How far will Plugins take you?
This depends solely on your taste in sonics. #1 hits have been made on tape machines and giant analog consoles, and completely in-the-box on a laptop. So there is no definitive answer for all situations. But from my experience, if you're aiming for "depth", "air", "glue" and the like, analog will get you there much faster than plugins.
Sometimes it's almost like "cheat code". You can try loading 4 different plugins and tweaking them for hours on end. A good hardware master bus compressor may make you go "a-ha, that's the sound I'm aiming for!" in a matter of seconds.
Send ALL the Files for mastering
If you have instrumental versions, radio edits and the like planned for release and/or future use, make those exports now. Send all those files to mastering in one batch. Once the analog chain is set up and the project loaded, it literally takes a few clicks to make all the additional versions sound the same or similar.
After three months, a plugin suite upgrade and a different mastering EQ in the chain, it's not nearly as simple. And consequently, it might cost you more.
Clicks and Pops
This one is so simple, almost a no-brainer, but so often overlooked!
It's easy to remove clicks, pops, mouth noises, rumble, and other nuisances in a single track. In fact it is magnitudes easier than it is on the stereo mix. So do your song and your mastering engineer a favor and do the cleaning chores before doing the final mixdown. The world will be a better place for it, guaranteed.
To trim, on not to trim?
The answer is not so trivial as one might think. It's good practice to leave a couple of seconds on both head and tail of the track, but what about fade-ins and -outs? Here is a general guideline:
If the song starts with a track that has some inherent noise (high-gain guitar amps and tape machines are inherently noisy for instance), leave that noise present in the leading second. This will enable noise-profiling and consequent high-quality, transparent noise reduction in the mastering process.

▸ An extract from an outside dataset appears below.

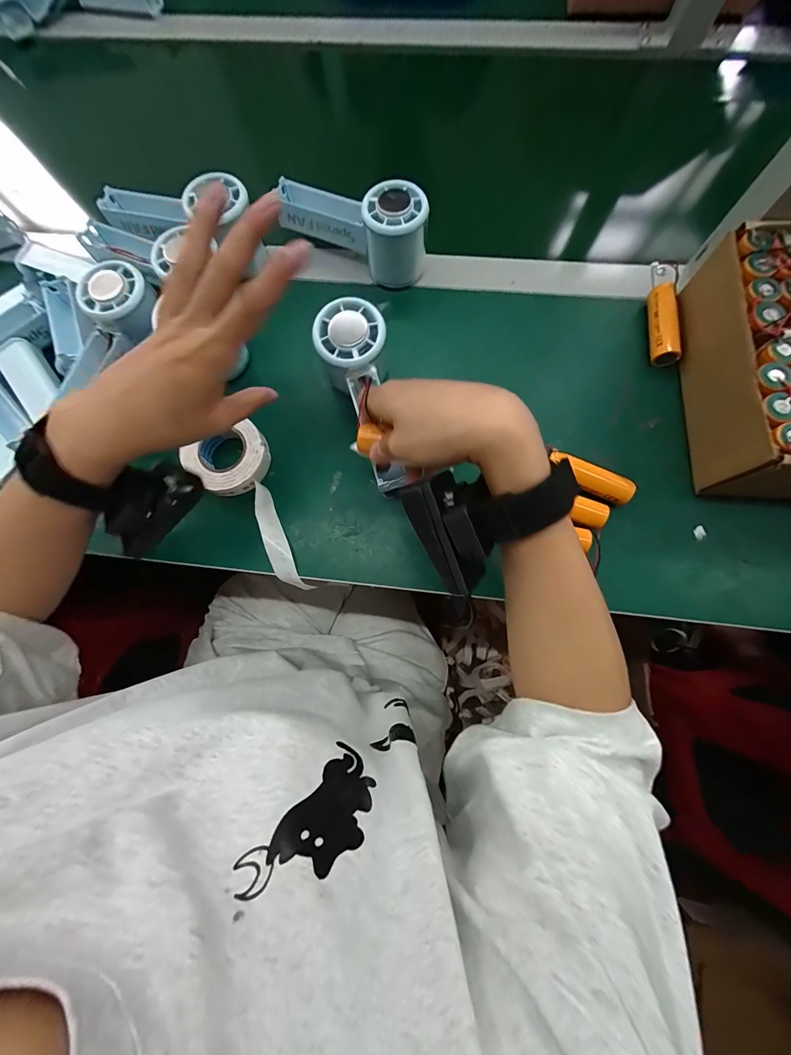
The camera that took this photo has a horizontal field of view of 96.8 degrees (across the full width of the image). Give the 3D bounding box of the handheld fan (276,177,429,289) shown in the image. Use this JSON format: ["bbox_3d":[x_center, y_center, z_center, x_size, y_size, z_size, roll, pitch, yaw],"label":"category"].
[{"bbox_3d":[-0.044,-0.291,0.338,0.157,0.062,0.056,30,81,7],"label":"handheld fan"}]

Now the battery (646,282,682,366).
[{"bbox_3d":[0.243,-0.184,0.320,0.023,0.022,0.073,2,78,2],"label":"battery"}]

Apart from that, this will also enable fine-tuning the fades to match the general rhythm of the album. It's far easier to cut another eight of a second for a faster transition between songs than to try and conjure a longer fade-out from thin air.
This is, in a way, another angle of the previous two paragraphs. If you have access to high-quality de-noise tools or if some cases could even be taken care of by fine-tuning or automating the gate/expander, do it in the mixing phase on individual tracks.
The clarity in the minute pauses of instruments and lower noise floor will enable reverbs and instrument micro-details to be perceived easily and make the mix sound deeper and more three-dimensional.
Mastering a Conclusion
We hope that the above information will help you to make the most of your mixing time ! You will make healthy files for the mastering process. When mastering, you or the mastering engineer will be able to focus on the job instead of on troubleshooting and mix revisions. This will make the process shorter and leave more room for creativity and fun!
I wish you a lot of luck and great success with mixing and mastering your next big hit!